== Segment start ==

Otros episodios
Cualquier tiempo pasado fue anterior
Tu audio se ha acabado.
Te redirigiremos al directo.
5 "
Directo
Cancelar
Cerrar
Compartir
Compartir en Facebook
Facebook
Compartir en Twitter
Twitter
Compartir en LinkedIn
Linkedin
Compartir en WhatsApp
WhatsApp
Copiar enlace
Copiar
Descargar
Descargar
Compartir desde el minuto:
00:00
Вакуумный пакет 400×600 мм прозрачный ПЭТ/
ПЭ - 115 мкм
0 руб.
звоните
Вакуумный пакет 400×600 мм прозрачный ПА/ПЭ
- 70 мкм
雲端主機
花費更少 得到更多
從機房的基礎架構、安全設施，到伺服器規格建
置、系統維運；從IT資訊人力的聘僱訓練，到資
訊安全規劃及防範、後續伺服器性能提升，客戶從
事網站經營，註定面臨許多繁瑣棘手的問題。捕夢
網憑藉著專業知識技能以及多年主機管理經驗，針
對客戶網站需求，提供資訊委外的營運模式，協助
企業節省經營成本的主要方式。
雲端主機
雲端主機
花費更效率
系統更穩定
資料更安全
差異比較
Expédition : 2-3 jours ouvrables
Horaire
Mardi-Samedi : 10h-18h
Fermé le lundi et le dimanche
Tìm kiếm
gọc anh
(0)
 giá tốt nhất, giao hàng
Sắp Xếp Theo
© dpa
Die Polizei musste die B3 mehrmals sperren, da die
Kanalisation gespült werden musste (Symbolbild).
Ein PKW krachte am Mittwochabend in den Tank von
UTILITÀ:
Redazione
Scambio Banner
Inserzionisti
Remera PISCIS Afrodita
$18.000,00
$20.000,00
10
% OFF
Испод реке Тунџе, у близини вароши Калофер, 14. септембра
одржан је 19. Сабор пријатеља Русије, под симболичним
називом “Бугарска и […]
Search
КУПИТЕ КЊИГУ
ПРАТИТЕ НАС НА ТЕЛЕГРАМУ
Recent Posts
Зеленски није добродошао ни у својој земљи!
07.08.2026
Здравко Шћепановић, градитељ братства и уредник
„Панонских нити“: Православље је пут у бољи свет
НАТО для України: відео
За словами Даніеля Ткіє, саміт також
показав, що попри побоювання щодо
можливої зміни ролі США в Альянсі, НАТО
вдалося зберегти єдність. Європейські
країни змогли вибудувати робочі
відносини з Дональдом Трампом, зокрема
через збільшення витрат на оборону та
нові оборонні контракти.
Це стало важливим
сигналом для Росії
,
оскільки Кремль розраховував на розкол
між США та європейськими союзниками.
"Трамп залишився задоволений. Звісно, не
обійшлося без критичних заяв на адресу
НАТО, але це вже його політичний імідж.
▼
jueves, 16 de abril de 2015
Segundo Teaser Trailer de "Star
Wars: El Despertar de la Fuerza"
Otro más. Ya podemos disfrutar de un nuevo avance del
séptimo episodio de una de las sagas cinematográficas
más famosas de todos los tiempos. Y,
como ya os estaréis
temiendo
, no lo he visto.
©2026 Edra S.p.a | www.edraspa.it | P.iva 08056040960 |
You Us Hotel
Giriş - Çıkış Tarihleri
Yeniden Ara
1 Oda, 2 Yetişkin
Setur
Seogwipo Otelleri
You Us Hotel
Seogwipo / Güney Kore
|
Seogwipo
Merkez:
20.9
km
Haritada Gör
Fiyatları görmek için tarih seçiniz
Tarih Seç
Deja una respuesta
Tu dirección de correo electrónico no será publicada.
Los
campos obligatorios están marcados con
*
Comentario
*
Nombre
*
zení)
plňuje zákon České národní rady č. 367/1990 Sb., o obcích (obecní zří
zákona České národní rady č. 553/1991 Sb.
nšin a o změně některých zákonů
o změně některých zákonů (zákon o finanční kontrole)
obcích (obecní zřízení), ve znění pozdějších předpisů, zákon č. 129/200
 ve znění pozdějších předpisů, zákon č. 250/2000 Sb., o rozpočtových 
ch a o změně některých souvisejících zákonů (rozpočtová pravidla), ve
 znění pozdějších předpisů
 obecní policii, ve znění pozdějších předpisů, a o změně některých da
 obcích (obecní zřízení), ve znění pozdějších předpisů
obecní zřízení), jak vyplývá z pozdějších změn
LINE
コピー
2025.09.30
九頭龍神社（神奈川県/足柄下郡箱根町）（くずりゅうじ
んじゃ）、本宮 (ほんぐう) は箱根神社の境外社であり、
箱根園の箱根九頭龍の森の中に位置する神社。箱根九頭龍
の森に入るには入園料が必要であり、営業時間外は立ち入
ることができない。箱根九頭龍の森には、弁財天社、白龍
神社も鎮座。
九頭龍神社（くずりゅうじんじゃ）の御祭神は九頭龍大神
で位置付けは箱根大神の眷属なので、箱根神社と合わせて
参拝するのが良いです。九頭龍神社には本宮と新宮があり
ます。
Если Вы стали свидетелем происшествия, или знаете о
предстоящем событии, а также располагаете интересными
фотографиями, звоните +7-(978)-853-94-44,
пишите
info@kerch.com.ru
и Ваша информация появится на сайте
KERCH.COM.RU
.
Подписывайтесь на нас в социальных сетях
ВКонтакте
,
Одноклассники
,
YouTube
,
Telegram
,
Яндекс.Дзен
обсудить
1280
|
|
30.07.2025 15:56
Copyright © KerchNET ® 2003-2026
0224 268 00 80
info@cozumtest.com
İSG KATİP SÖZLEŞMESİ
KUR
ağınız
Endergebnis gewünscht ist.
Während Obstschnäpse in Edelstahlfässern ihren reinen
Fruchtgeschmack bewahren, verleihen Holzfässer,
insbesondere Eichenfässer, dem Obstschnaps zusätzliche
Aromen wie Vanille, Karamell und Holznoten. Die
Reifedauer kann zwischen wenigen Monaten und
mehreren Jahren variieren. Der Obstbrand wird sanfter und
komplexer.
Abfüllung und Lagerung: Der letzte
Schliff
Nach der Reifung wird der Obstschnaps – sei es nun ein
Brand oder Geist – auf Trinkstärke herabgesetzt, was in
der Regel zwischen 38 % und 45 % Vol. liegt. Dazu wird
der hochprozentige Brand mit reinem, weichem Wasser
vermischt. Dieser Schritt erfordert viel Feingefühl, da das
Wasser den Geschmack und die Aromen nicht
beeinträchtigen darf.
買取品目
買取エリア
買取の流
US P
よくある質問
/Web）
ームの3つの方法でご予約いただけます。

== Segment end ==

• Problem description:
Convert the items into a Markdown table with the columns No. and Text. Begin at the first line of the items and stop after the line containing "Otro más. Ya", giving each non-blank line its own numbered row.

• Output below:
| No. | Text |
|---|---|
| 1 | Otros episodios |
| 2 | Cualquier tiempo pasado fue anterior |
| 3 | Tu audio se ha acabado. |
| 4 | Te redirigiremos al directo. |
| 5 | 5 " |
| 6 | Directo |
| 7 | Cancelar |
| 8 | Cerrar |
| 9 | Compartir |
| 10 | Compartir en Facebook |
| 11 | Facebook |
| 12 | Compartir en Twitter |
| 13 | Twitter |
| 14 | Compartir en LinkedIn |
| 15 | Linkedin |
| 16 | Compartir en WhatsApp |
| 17 | WhatsApp |
| 18 | Copiar enlace |
| 19 | Copiar |
| 20 | Descargar |
| 21 | Descargar |
| 22 | Compartir desde el minuto: |
| 23 | 00:00 |
| 24 | Вакуумный пакет 400×600 мм прозрачный ПЭТ/ |
| 25 | ПЭ - 115 мкм |
| 26 | 0 руб. |
| 27 | звоните |
| 28 | Вакуумный пакет 400×600 мм прозрачный ПА/ПЭ |
| 29 | - 70 мкм |
| 30 | 雲端主機 |
| 31 | 花費更少 得到更多 |
| 32 | 從機房的基礎架構、安全設施，到伺服器規格建 |
| 33 | 置、系統維運；從IT資訊人力的聘僱訓練，到資 |
| 34 | 訊安全規劃及防範、後續伺服器性能提升，客戶從 |
| 35 | 事網站經營，註定面臨許多繁瑣棘手的問題。捕夢 |
| 36 | 網憑藉著專業知識技能以及多年主機管理經驗，針 |
| 37 | 對客戶網站需求，提供資訊委外的營運模式，協助 |
| 38 | 企業節省經營成本的主要方式。 |
| 39 | 雲端主機 |
| 40 | 雲端主機 |
| 41 | 花費更效率 |
| 42 | 系統更穩定 |
| 43 | 資料更安全 |
| 44 | 差異比較 |
| 45 | Expédition : 2-3 jours ouvrables |
| 46 | Horaire |
| 47 | Mardi-Samedi : 10h-18h |
| 48 | Fermé le lundi et le dimanche |
| 49 | Tìm kiếm |
| 50 | gọc anh |
| 51 | (0) |
| 52 |  giá tốt nhất, giao hàng |
| 53 | Sắp Xếp Theo |
| 54 | © dpa |
| 55 | Die Polizei musste die B3 mehrmals sperren, da die |
| 56 | Kanalisation gespült werden musste (Symbolbild). |
| 57 | Ein PKW krachte am Mittwochabend in den Tank von |
| 58 | UTILITÀ: |
| 59 | Redazione |
| 60 | Scambio Banner |
| 61 | Inserzionisti |
| 62 | Remera PISCIS Afrodita |
| 63 | $18.000,00 |
| 64 | $20.000,00 |
| 65 | 10 |
| 66 | % OFF |
| 67 | Испод реке Тунџе, у близини вароши Калофер, 14. септембра |
| 68 | одржан је 19. Сабор пријатеља Русије, под симболичним |
| 69 | називом “Бугарска и […] |
| 70 | Search |
| 71 | КУПИТЕ КЊИГУ |
| 72 | ПРАТИТЕ НАС НА ТЕЛЕГРАМУ |
| 73 | Recent Posts |
| 74 | Зеленски није добродошао ни у својој земљи! |
| 75 | 07.08.2026 |
| 76 | Здравко Шћепановић, градитељ братства и уредник |
| 77 | „Панонских нити“: Православље је пут у бољи свет |
| 78 | НАТО для України: відео |
| 79 | За словами Даніеля Ткіє, саміт також |
| 80 | показав, що попри побоювання щодо |
| 81 | можливої зміни ролі США в Альянсі, НАТО |
| 82 | вдалося зберегти єдність. Європейські |
| 83 | країни змогли вибудувати робочі |
| 84 | відносини з Дональдом Трампом, зокрема |
| 85 | через збільшення витрат на оборону та |
| 86 | нові оборонні контракти. |
| 87 | Це стало важливим |
| 88 | сигналом для Росії |
| 89 | , |
| 90 | оскільки Кремль розраховував на розкол |
| 91 | між США та європейськими союзниками. |
| 92 | "Трамп залишився задоволений. Звісно, не |
| 93 | обійшлося без критичних заяв на адресу |
| 94 | НАТО, але це вже його політичний імідж. |
| 95 | ▼ |
| 96 | jueves, 16 de abril de 2015 |
| 97 | Segundo Teaser Trailer de "Star |
| 98 | Wars: El Despertar de la Fuerza" |
| 99 | Otro más. Ya podemos disfrutar de un nuevo avance del |